Idaho Senate Approves Bill (SB 1218) to Ban Marijuana Advertising
In a move that could limit advocates’ ability to promote initiatives to legalize cannabis, the Idaho Senate passed a bill on Wednesday banning the promotion of marijuana in the state. The Senate passed measure SB 1218 with 21 to 14 votes and submitted the legislation to the House of Representatives for review.
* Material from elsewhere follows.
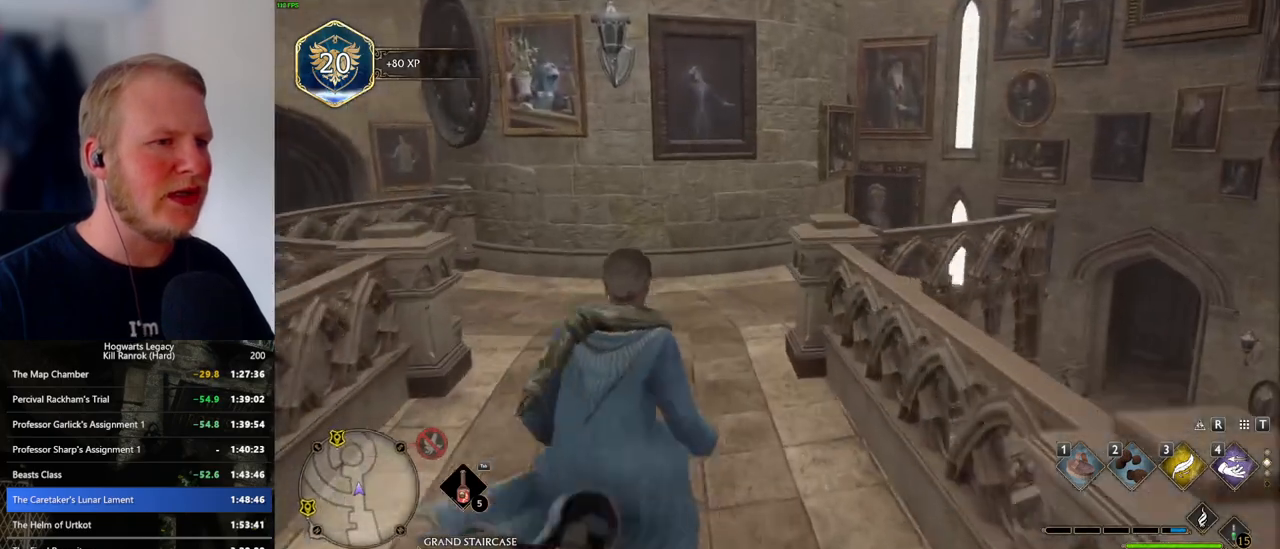
{"keys": ["w"], "mouse": [], "events": []}
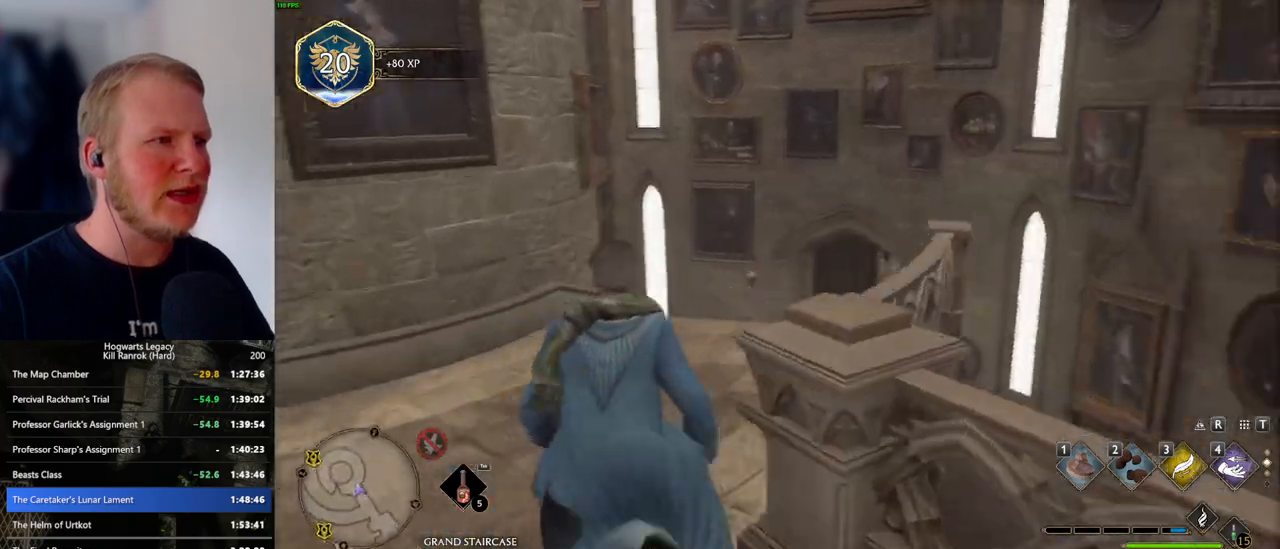
{"keys": ["w"], "mouse": [], "events": []}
During the debate on the bill, Senator Scott Grow, sponsor of the measure, said billboards in western Idaho advertise cannabis companies just across the border in Oregon, where recreational marijuana is legal for adults.
“People are encouraged to break the law,” said Grow. “They are encouraged to get what they know is illegal in Idaho.”
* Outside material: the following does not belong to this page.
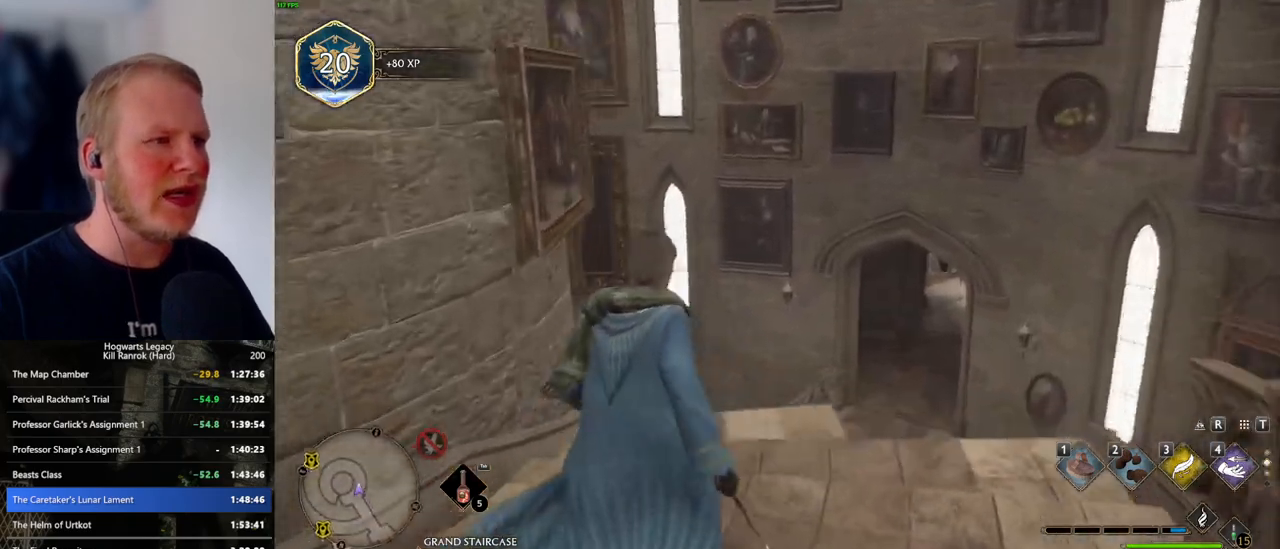
{"keys": ["w"], "mouse": [], "events": []}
The previous Wednesday, the bill had been put in the fast lane for approval and received a committee hearing, at which the public was barely informed that it could attend. Even so, four citizens showed up at the meeting to oppose the measure, while no one showed up to speak for the bill. Their efforts were in vain, however, as the Republican majority on the panel approved the bill with a 7-2 vote on party-political grounds.
Serra Frank, a cannabis activist and organizer of Boise Hempfest, told the High Times that cannabis lawmakers will take extreme measures to thwart reforms.
“They introduced this bill late that evening without posting it online so that Idaho citizens could read and answer. The next morning, despite unanimous opposition from the audience, it was passed, ”wrote Frank in an email. “Your shady tactics and immoral attacks on the rights of Idaho citizens just continue to expose them to what they really are – fear of the inevitability of marijuana legalization in Idaho.”
“The Idaho Prohibitionists are fighting with all their might in this session to pass anything that makes it nearly impossible to reform Idaho’s harmful marijuana laws. From stifling our initiative process to a proposed amendment to the constitution that would have forever banned the legalization of drugs that are currently illegal in Idaho, ”she added.
SB 1218 could limit legalization efforts
Frank and other activists are concerned that the rash legislation could prevent more than promoting marijuana companies and could be used to suppress efforts to promote cannabis reform in Idaho.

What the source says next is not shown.